遺影



古い写真を見ているときの不思議さは面白い。自分が撮ったのだから、かつてその風景の中に自分も居た事は間違いないはずなのに、そのことがもう、まるで信じられない事のようになっている。そのような風景がこの世界にかつてあったことはかろうじて信じられたとしても、そこに自分もたしかに存在したのだということまでは信じることができない。ということはつまり、そのような風景がこの世界にかつてあったことを、実感として僕は信じることができていないのだ。それはまるで、死の世界のように感じられもする。決してあのときには戻れない以上、やはりあのときの世界もあのときの自分も、おそらく既に死んでしまったのだ。
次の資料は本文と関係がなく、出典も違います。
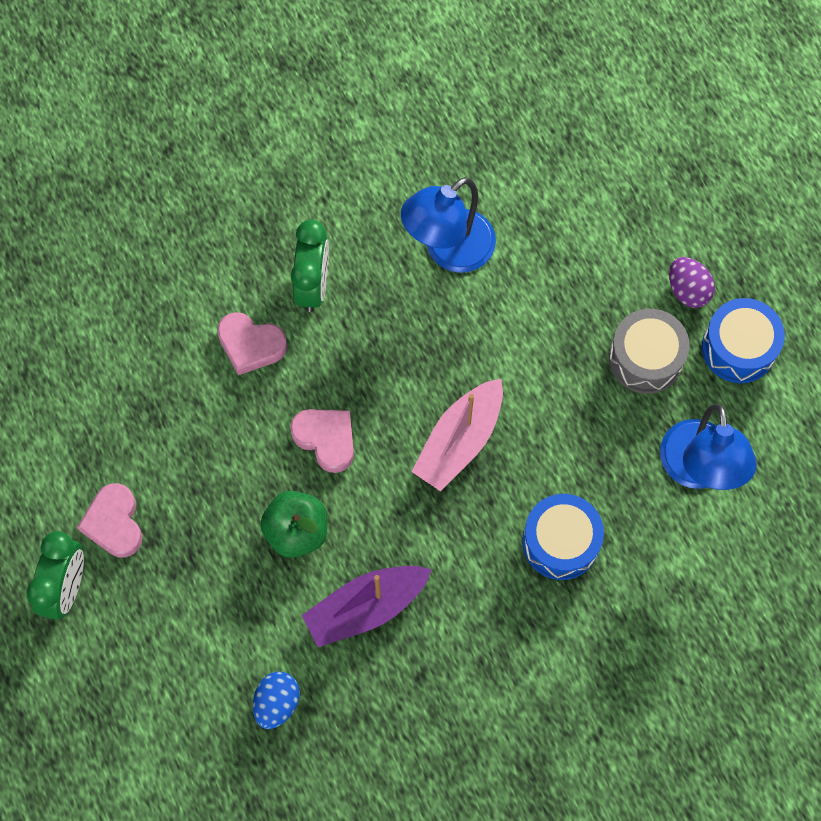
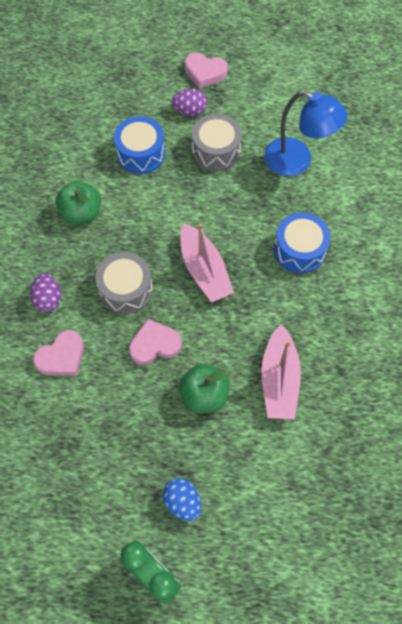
camera: 60 degrees left, 5 degrees down
pink heart [77,483,142,558] -> pink heart moved to [185,53,228,89]
blue egg [253,672,300,729] -> blue egg moved to [163,478,201,521]
green clock [291,220,329,312] -> purple egg [30,273,61,312]
purple boat [302,566,432,647] -> pink boat [261,324,301,419]
blue lamp [401,177,496,273] -> green apple [56,181,101,225]
blue drum [702,298,785,383] -> blue drum moved to [114,116,165,174]
none -> grey drum [95,252,153,314]

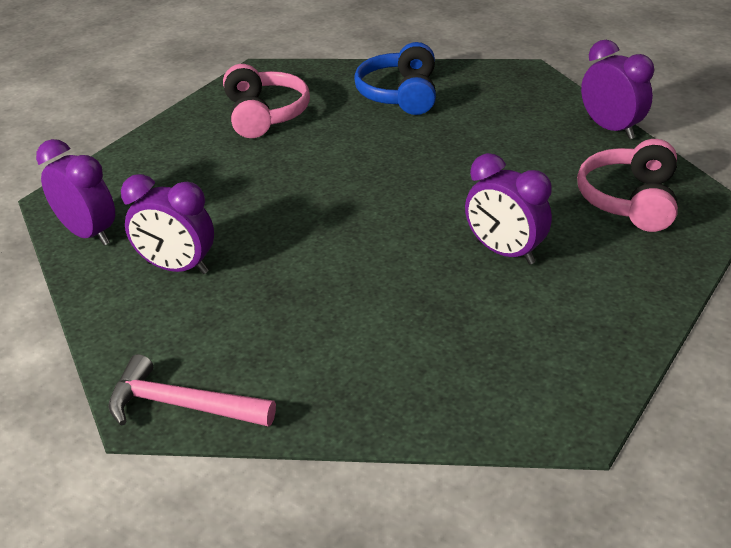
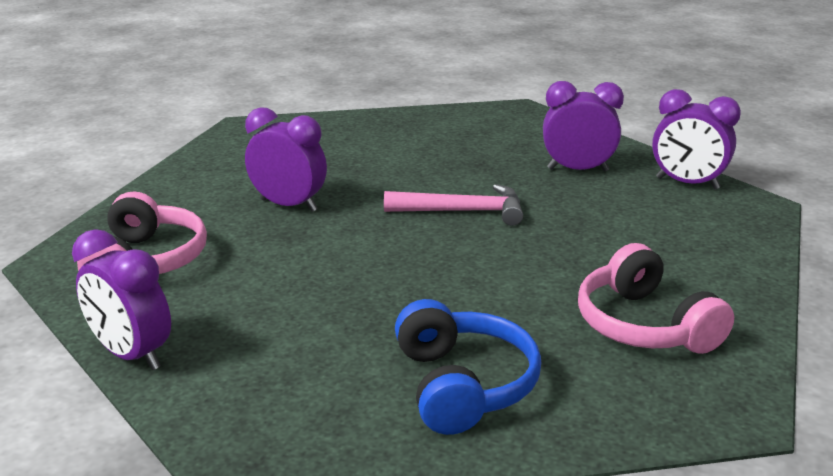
camera: 165 degrees right, 10 degrees down
pink hammer [109,354,276,427] -> pink hammer moved to [384,184,523,226]

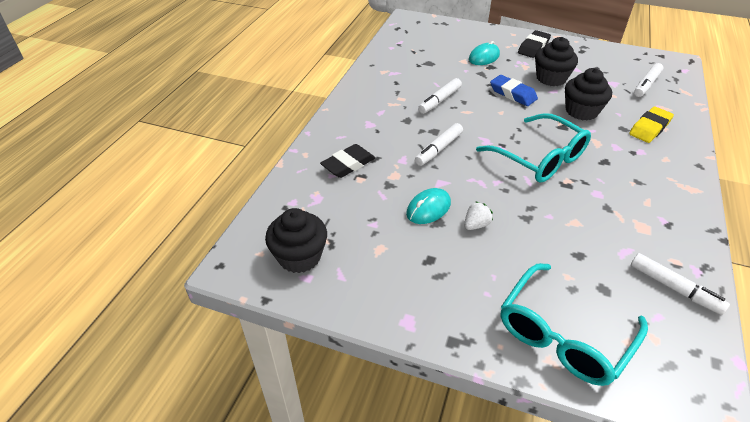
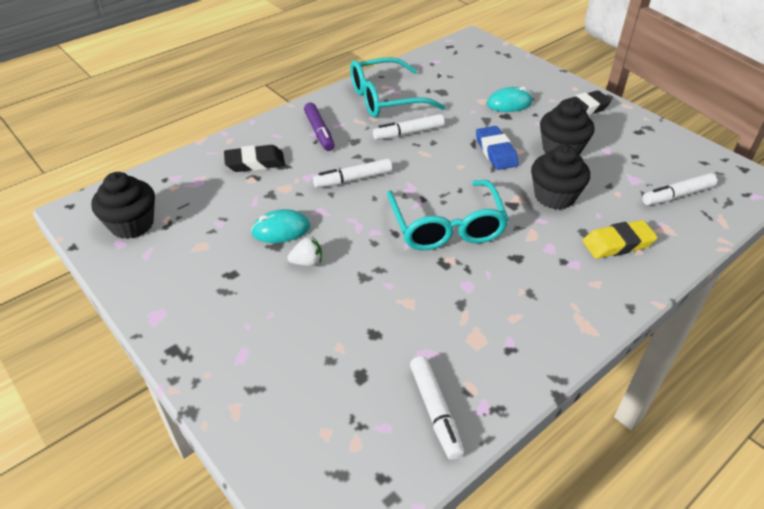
camera: 30 degrees right, 0 degrees up
turquoise glasses [501,263,648,386] -> turquoise glasses moved to [350,57,446,118]
none -> purple marker [304,103,335,151]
今ここにいる自分は、間違いなくあのときの自分ではない。その意味で、写真というのはレコードとはまったく違うものだ。写真はレコードのように、何の前触れも無くいきなり「それ」を再生してくれない。写真は常にそれらしき何かとして「それ」の気配を漂わすだけだ。というか、もしかすると写真というのは、お葬式で飾る「遺影」というもののために発明されたのではないだろうか?故人の生前の写真というのは、写真がもっとも写真としてふさわしいあり方をしているときだと言えるかもしれない。逆にそれ以外の用途であまり使うべきではないのかもしれない。